The selection of the implant type in total knee arthroplasty (TKA) can differ according to the surgeon’s preference but mostly depends on the leg alignment, the severity of deformity, the range of motion, and instability. The most commonly used conventional designs are cruciate-retaining (CR) and cruciate-substituting (PS) designs. However, the literature does not support the superiority of either design in terms of implant survival and functional outcome. ¹

Balance is defined as the ability to maintain the center-of-gravity (COG) of an object within its base-of-support (BOS). ² Cruciate ligaments are not only a mechanical structure for knee joint stability but also play an important role as a source of sensory information that could be used in the control of standing posture. ³ They provide neural feedback for the position in space with mechanoreceptors and are critical for three-dimensional interaction.
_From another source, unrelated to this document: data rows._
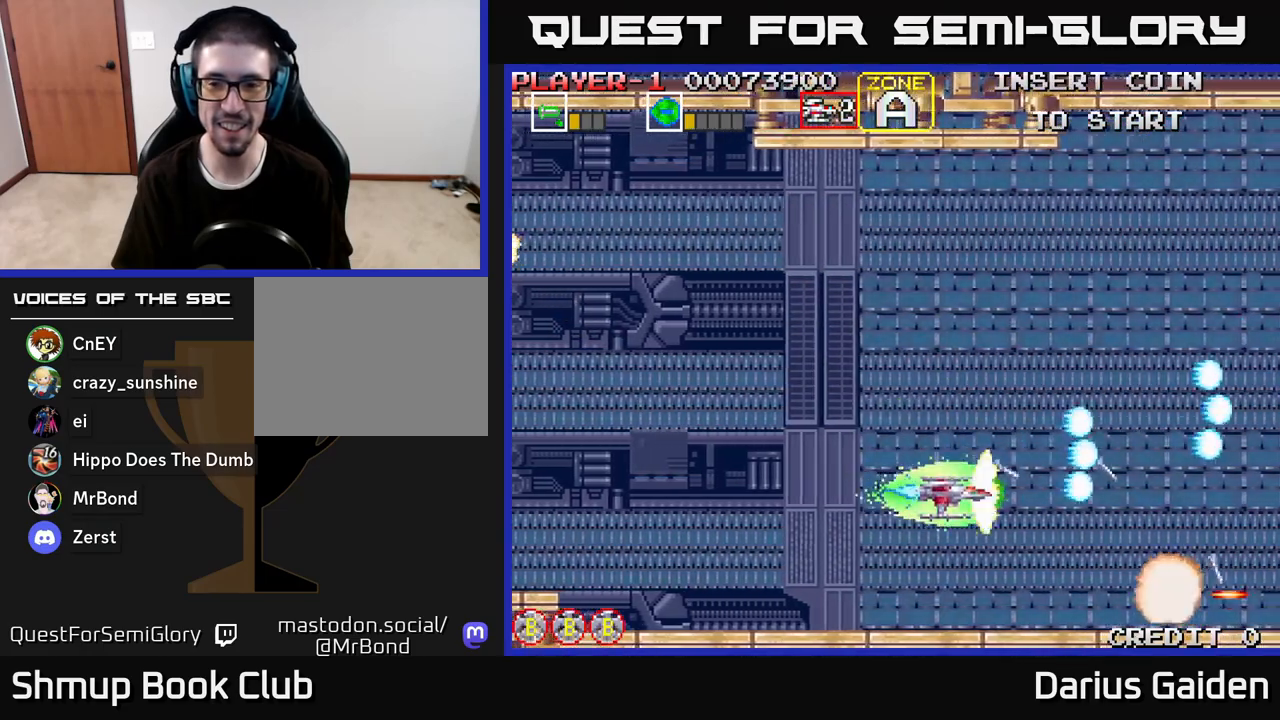
{"buttons": ["R2", "DPAD_UP"], "left_stick": "center", "right_stick": "center", "events": [[200, "DPAD_LEFT", "down"], [217, "DPAD_DOWN", "up"], [367, "DPAD_UP", "down"], [383, "R2", "up"], [417, "DPAD_LEFT", "up"], [500, "R2", "down"]]}
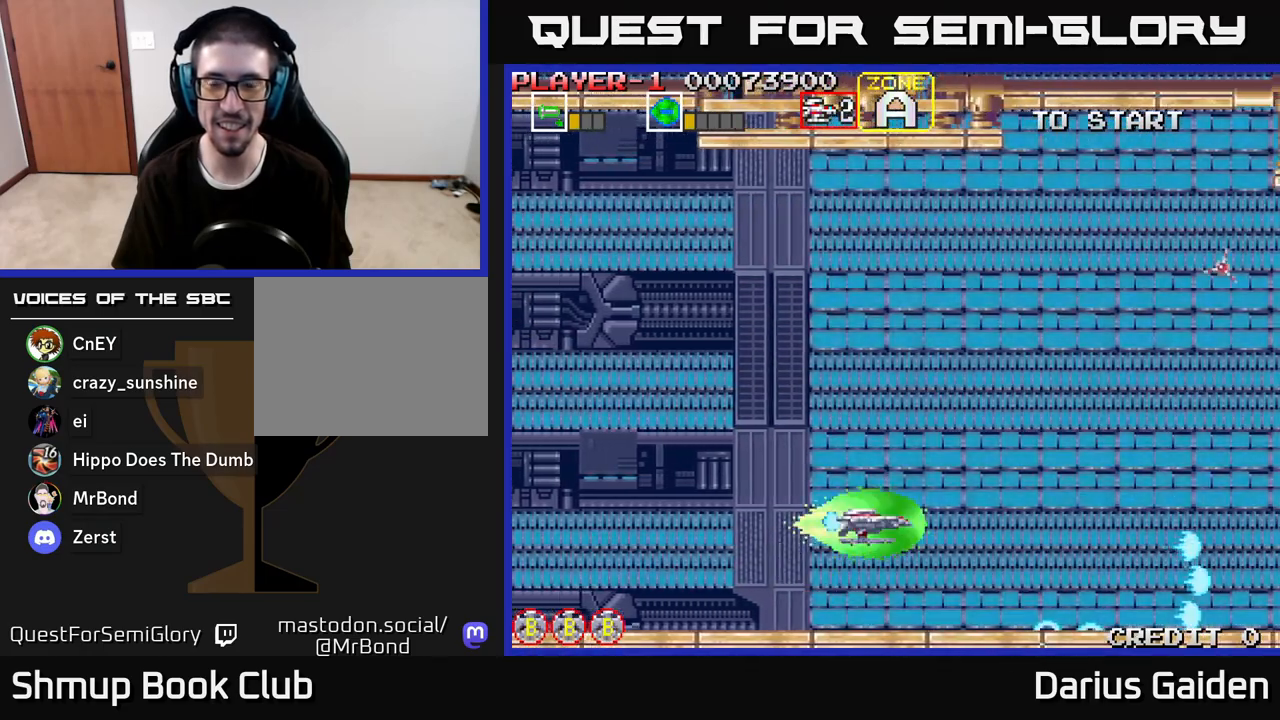
{"buttons": ["R2", "DPAD_UP", "DPAD_RIGHT"], "left_stick": "center", "right_stick": "center", "events": [[267, "DPAD_RIGHT", "down"]]}
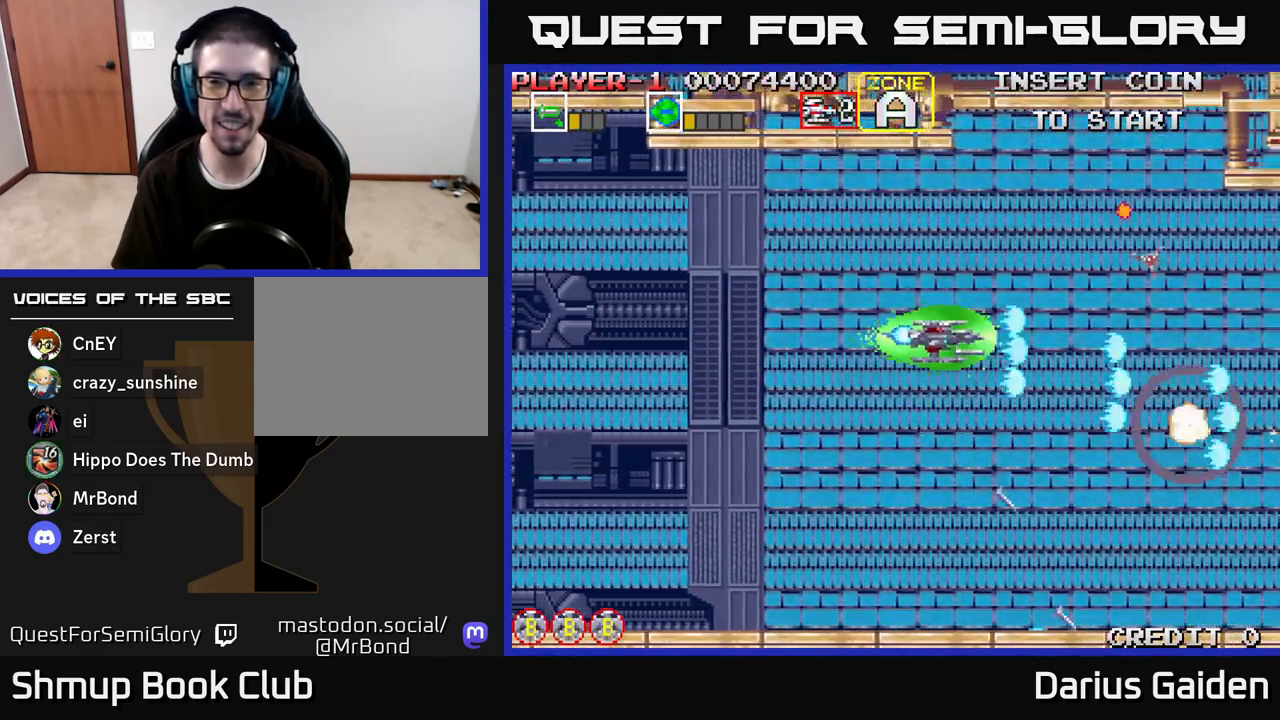
{"buttons": ["DPAD_LEFT"], "left_stick": "center", "right_stick": "center", "events": [[100, "DPAD_RIGHT", "up"], [167, "DPAD_LEFT", "down"], [217, "DPAD_UP", "up"], [433, "R2", "up"]]}
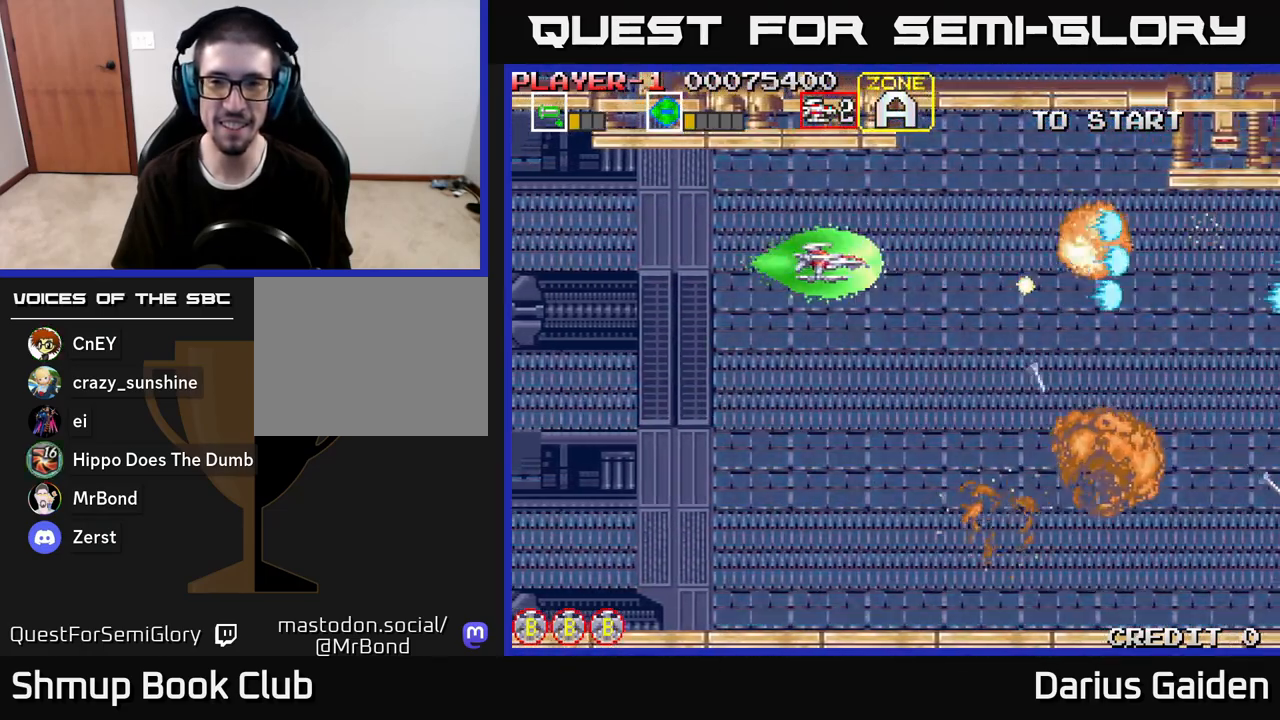
{"buttons": [], "left_stick": "center", "right_stick": "center", "events": [[100, "R2", "down"], [183, "R2", "up"], [433, "R2", "down"], [467, "DPAD_LEFT", "up"], [500, "R2", "up"]]}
Therefore, it can be assumed that the fate of the posterior cruciate in TKA can also affect the balance of the patients. The negative effects of cruciate ligament deficiency on standing balance were reported in the literature. ⁴ Although numerous reports are comparing these different designs in terms of clinical results, range of motion (RoM), and gait characteristics,^5,6 the effect of cruciate substituting on the balance after TKA is not clearly defined.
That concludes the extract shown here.